Sway by Naomi Ernest
My views on grief have evolved since my teen years. I’ve learned a lot since becoming interested in adoption and pursuing a graduate degree in social work. I have some strong feelings about grief. Dan and I went to see a set of short films at our local film fest this week. The first one was simply yet abstractly about grief, and it’s still on my mind.
I used to think grief was reserved for the death of someone we love. So I was shocked to learn about the ways grief affects adopted children — even those who have not necessarily experienced the death of a birth parent or caregiver.
From the details we know of the boys’ story, we know that they’ve been uprooted from familiarity at least twice, and they will be again when we bring them into our home and culture. We fully expect they will grieve the loss of their foster family and culture. At their age, this grieving will probably be harder for them to understand and harder for us to communicate to them.
We expect their grief will show up in sleep, eating, and possibly attachment, as it does with many adopted children. We don’t know what they have been told about us, but no matter what they understand, they’re going to be very sad to lose the country they’ve had for 2.5 years and the foster family they’ve had for almost two years now.
We also except this grief will resurface throughout their lives. Three-year-old T + E will grieve the loss of their birth family, foster family, and birth culture. Thirteen-year-old T + E will grieve the loss of their birth family, foster family, and birth culture. And 25-year-old T + E will, too. Whether they’re fully conscious of it or not, and despite how much they love us or they don’t, they’ll grieve what could have been and what they’ll never know.

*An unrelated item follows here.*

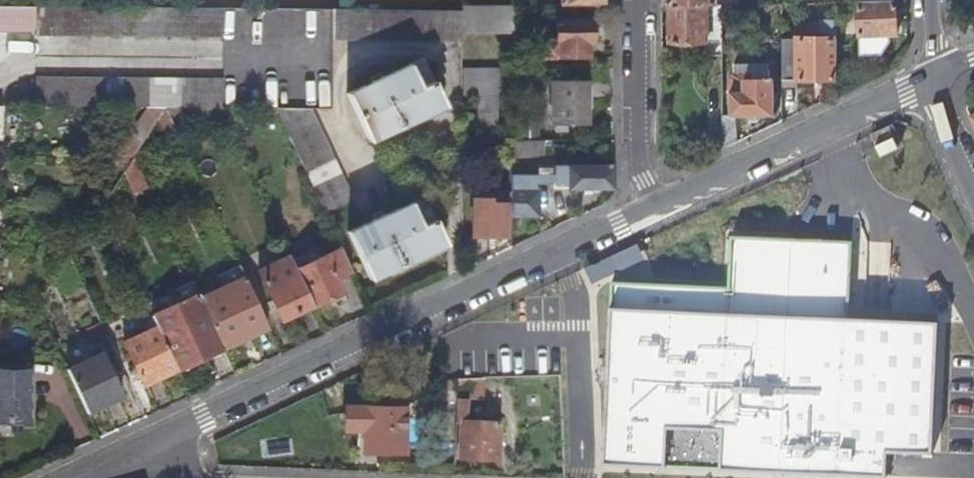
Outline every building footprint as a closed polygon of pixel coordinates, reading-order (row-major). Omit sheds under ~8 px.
[(861,51),(896,50),(898,47),(897,0),(859,2),(861,51)] [(810,12),(837,10),(837,3),(809,3),(810,12)] [(671,42),(704,43),(704,57),(722,57),(722,41),(722,26),(722,4),(671,5),(671,42)] [(462,31),(513,31),(513,5),(462,5),(462,11),(462,31)] [(220,37),(220,8),(35,7),(35,8),(0,7),(0,29),(35,29),(35,36),(220,37)] [(361,39),(462,40),(462,31),(462,11),(361,10),(361,39)] [(825,39),(837,38),(837,20),(824,20),(825,39)] [(541,42),(542,58),(587,57),(587,43),(592,43),(592,23),(556,23),(556,42),(541,42)] [(783,80),(838,80),(837,38),(825,39),(783,39),(783,80)] [(445,106),(423,59),(347,95),(369,142),(445,106)] [(747,81),(770,80),(770,64),(741,64),(741,74),(747,74),(747,81)] [(462,94),(502,93),(502,68),(462,69),(462,94)] [(737,116),(774,114),(774,80),(770,80),(747,81),(747,74),(741,74),(736,73),(730,78),(731,116),(722,116),(722,147),(738,142),(737,116)] [(35,106),(148,108),(165,108),(219,108),(220,80),(35,78),(35,106)] [(586,122),(586,81),(552,81),(552,122),(586,122)] [(497,128),(497,98),(479,98),(478,128),(497,128)] [(276,109),(325,213),(351,200),(309,109),(276,109)] [(511,166),(536,166),(543,167),(544,141),(511,141),(511,143),(511,155),(511,166)] [(511,216),(538,216),(538,189),(536,189),(536,166),(511,166),(511,172),(511,191),(511,216)] [(559,189),(612,189),(612,166),(551,166),(551,183),(559,183),(559,189)] [(729,385),(848,390),(847,438),(929,441),(929,452),(973,454),(973,380),(932,379),(933,332),(957,333),(958,286),(936,285),(937,237),(913,236),(915,188),(867,187),(866,210),(795,208),(793,280),(746,278),(746,254),(698,252),(697,277),(648,275),(647,299),(589,297),(588,347),(612,348),(609,418),(658,420),(658,408),(729,410),(729,385)] [(488,192),(473,192),(473,199),(490,199),(490,203),(506,203),(511,204),(511,191),(488,192)] [(445,245),(423,197),(348,232),(370,280),(445,245)] [(473,199),(473,237),(506,236),(506,203),(490,203),(490,199),(473,199)] [(313,305),(342,292),(336,278),(352,271),(342,249),(315,262),(297,270),(313,305)] [(297,270),(315,262),(310,251),(291,259),(297,270)] [(281,321),(313,305),(297,270),(291,259),(290,256),(258,272),(281,321)] [(224,350),(269,329),(245,279),(200,300),(224,350)] [(178,372),(224,350),(200,300),(198,296),(153,318),(158,327),(178,372)] [(143,388),(178,372),(158,327),(122,343),(143,388)] [(67,371),(87,413),(120,398),(100,355),(67,371)] [(27,369),(0,369),(0,424),(27,424),(27,369)] [(484,378),(458,379),(457,401),(456,422),(461,422),(460,458),(499,460),(501,422),(471,422),(472,399),(484,400),(484,378)] [(457,401),(458,379),(442,379),(441,401),(457,401)] [(456,422),(457,401),(441,401),(435,400),(435,421),(456,422)] [(408,408),(348,406),(347,429),(366,430),(365,452),(406,453),(408,408)] [(741,415),(738,465),(787,467),(789,417),(741,415)]
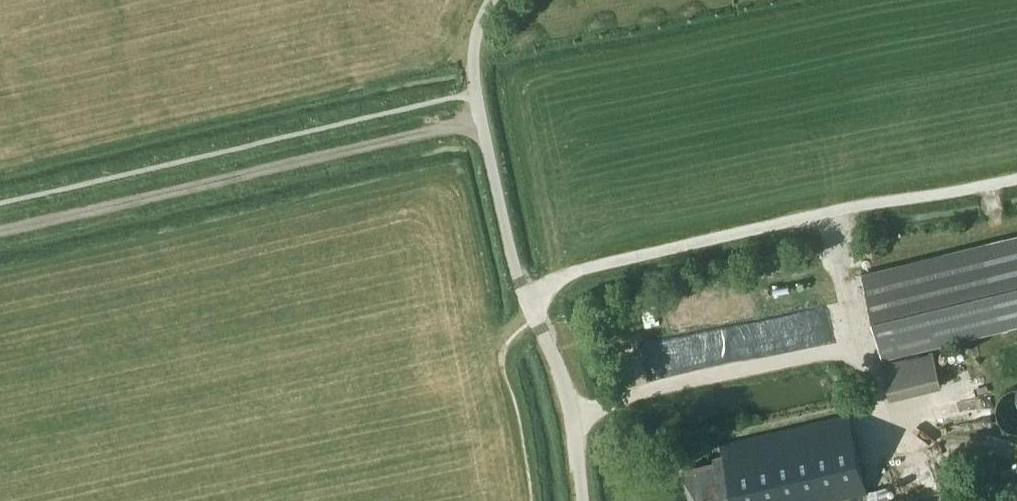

I, too, am feeling myself grieve what could have been and what I’ll never know. We (naively) set out to adopt with the belief that our child would be home before his or her first birthday. We were (and are) young, and we wanted to experience almost as many firsts as our friends get to with their babies. Instead, we’ve seen the boys walk, run, and reach developmental milestones through photos and videos.
A couple of months ago, I carefully packed up the 12- to 18-month and 18- to 24-month clothes we had for the boys. We had the foresight to buy cribs that transition nicely into toddler beds, but I’m starting to wonder if the boys will be past the weight limit for their car seats by the time they sit in them.
But here’s the thing: I’m finding I can handle wondering what could have been and what I’ll never know. I know the end result will be greater. Our prayer as we set out parenting adopted children is that they’ll feel the same.